Rudolf streckte seine Hand aus nach dem Brief. Maria ging einen weiteren Schritt in den See. Bernd weinte wieder, das Wasser stand ihm bereits bis zur Hüfte und der Schwan kam immer näher. 

»Ich verjage den dummen Schwan. Nicht weinen Bernd.«, sagte Rudolf, nahm drei Kieselsteine vom Seeboden auf und warf sie nach dem Schwan, der eiligst davon paddelte.

»Deshalb erklären wir ihren Mann Ludwigs Dreßler offiziell für tot.«, las Maria. Sie spuckte auf den Brief, wollte ihn ins Wasser werfen, nahm in die Hände, zerriss ihn, warf die Schnipsel in die Luft, einige verfingen sich in Bernds Haaren. Rudolf erhaschte einige Schnipsel und steckte sie gleich in seine Hosentasche. Maria ging noch zwei weitere Schritte in den See, Bernds Weinen hörte sich an wie das Krächzen der Möwen.

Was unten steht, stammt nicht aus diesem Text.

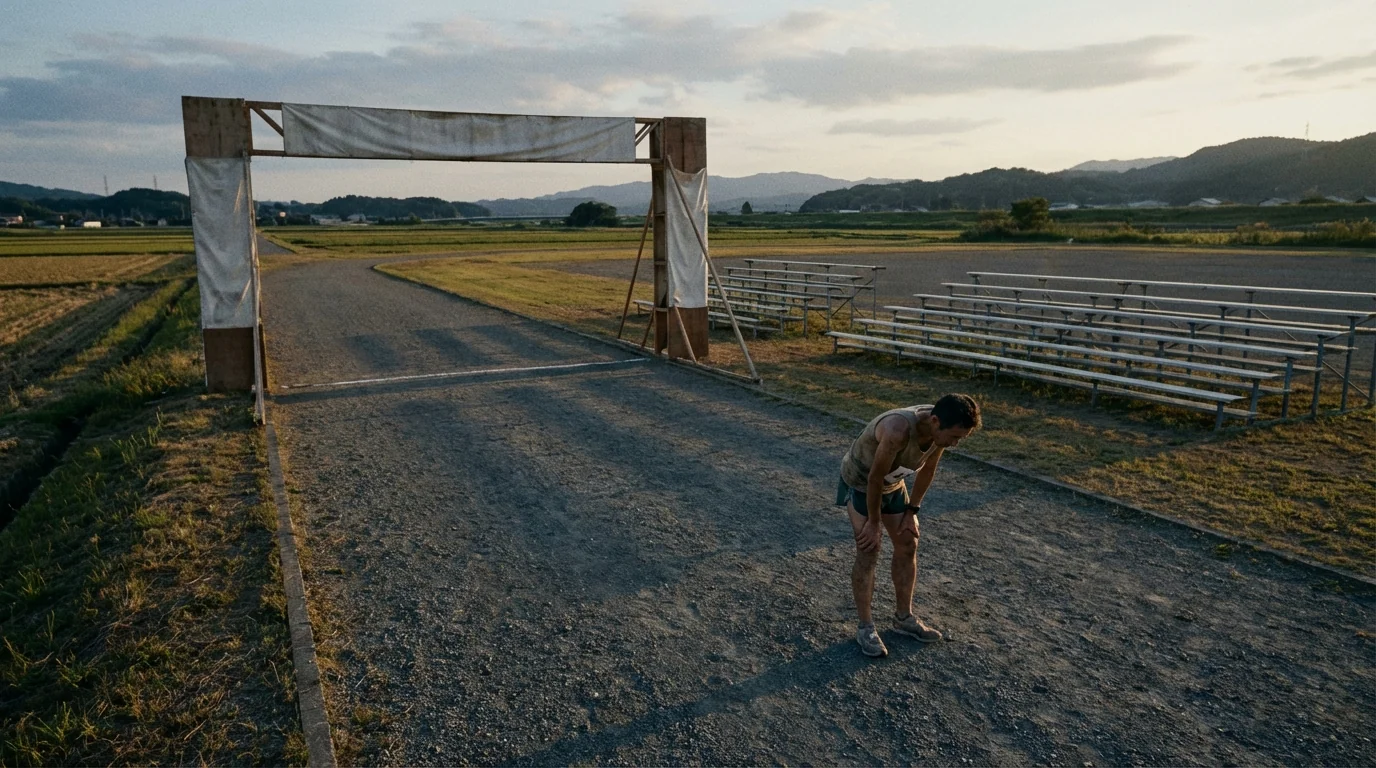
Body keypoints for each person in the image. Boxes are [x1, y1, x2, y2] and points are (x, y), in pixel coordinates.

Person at [836, 393, 981, 657]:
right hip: (861, 482)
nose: (956, 444)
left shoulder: (938, 432)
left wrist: (912, 510)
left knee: (907, 542)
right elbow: (874, 479)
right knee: (869, 548)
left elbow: (927, 469)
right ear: (935, 421)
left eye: (961, 438)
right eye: (955, 437)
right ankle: (865, 627)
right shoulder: (898, 430)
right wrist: (874, 523)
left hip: (892, 485)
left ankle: (904, 618)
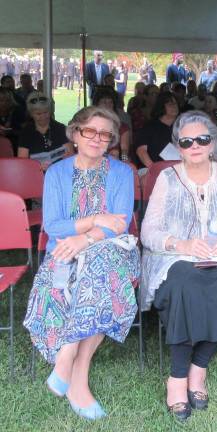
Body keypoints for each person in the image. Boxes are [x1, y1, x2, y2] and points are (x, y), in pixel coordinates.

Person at [140, 111, 217, 420]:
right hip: (175, 257)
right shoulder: (167, 178)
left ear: (212, 143)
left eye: (202, 139)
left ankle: (199, 369)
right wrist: (180, 244)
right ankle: (177, 377)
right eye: (186, 141)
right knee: (186, 285)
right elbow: (148, 232)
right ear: (178, 147)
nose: (194, 145)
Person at [23, 106, 140, 419]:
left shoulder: (121, 173)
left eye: (105, 134)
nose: (97, 139)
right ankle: (74, 375)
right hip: (63, 249)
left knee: (101, 270)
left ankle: (71, 359)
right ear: (75, 133)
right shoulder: (57, 173)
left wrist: (84, 238)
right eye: (90, 131)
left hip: (112, 249)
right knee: (75, 279)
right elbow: (53, 226)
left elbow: (120, 224)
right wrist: (95, 219)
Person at [17, 92, 73, 169]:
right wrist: (36, 167)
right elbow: (22, 162)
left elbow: (70, 155)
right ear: (31, 114)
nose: (43, 116)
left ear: (50, 111)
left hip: (59, 172)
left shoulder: (60, 128)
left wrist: (65, 160)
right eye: (38, 114)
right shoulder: (26, 132)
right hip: (36, 174)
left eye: (46, 112)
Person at [135, 92, 179, 169]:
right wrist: (154, 169)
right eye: (170, 104)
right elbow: (141, 151)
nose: (174, 106)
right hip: (152, 168)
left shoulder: (181, 127)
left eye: (175, 103)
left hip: (178, 169)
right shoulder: (149, 127)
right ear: (161, 107)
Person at [92, 88, 130, 160]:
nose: (108, 105)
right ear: (97, 105)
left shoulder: (122, 127)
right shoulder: (88, 125)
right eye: (104, 102)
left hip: (115, 162)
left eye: (110, 102)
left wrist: (124, 160)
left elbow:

Rudolf versuchte sich aus der Hand seiner Mutter zu befreien.

»Nicht, nicht weinen Bernd. Nicht weiter. Mama, Bernd kann nicht schwimmen, Mama.«

Maria ging weiter in den See, im Schlepptau ihre Kinder. Bernd sah zu Rudolf und weinte, das Wasser ging ihm bereits bis zum Bauch. Rudolf versuchte einen Schritte zurück zu gehen, doch nun hatte Maria ihre Hand so stark an seine gekettet, das es unmöglich war.

»Mama, wir wollen zurück.« schrie Rudolf.

»Das geht nicht mehr. Schau wie die Buchstaben schön schwimmen. Und die Männer sind tot und ich kann auch nicht schwimmen. Jetzt müssen wir die restlichen Puzzleteile holen, dann ist das schöne Puzzle fertig. Du magst doch Puzzle, das mit dem Berg und der Sonne. Gleich haben wir alles zusammen. Komm jetzt, komm.«

Bernd wimmerte nur noch, Rudolf wehrte sich jetzt nicht mehr gegen das Ziehen seiner Mutter in den See. 

»Was machen Sie da eigentlich junge Frau?«, fragte ein Mann im Ruderboot, der plötzlich neben ihnen war.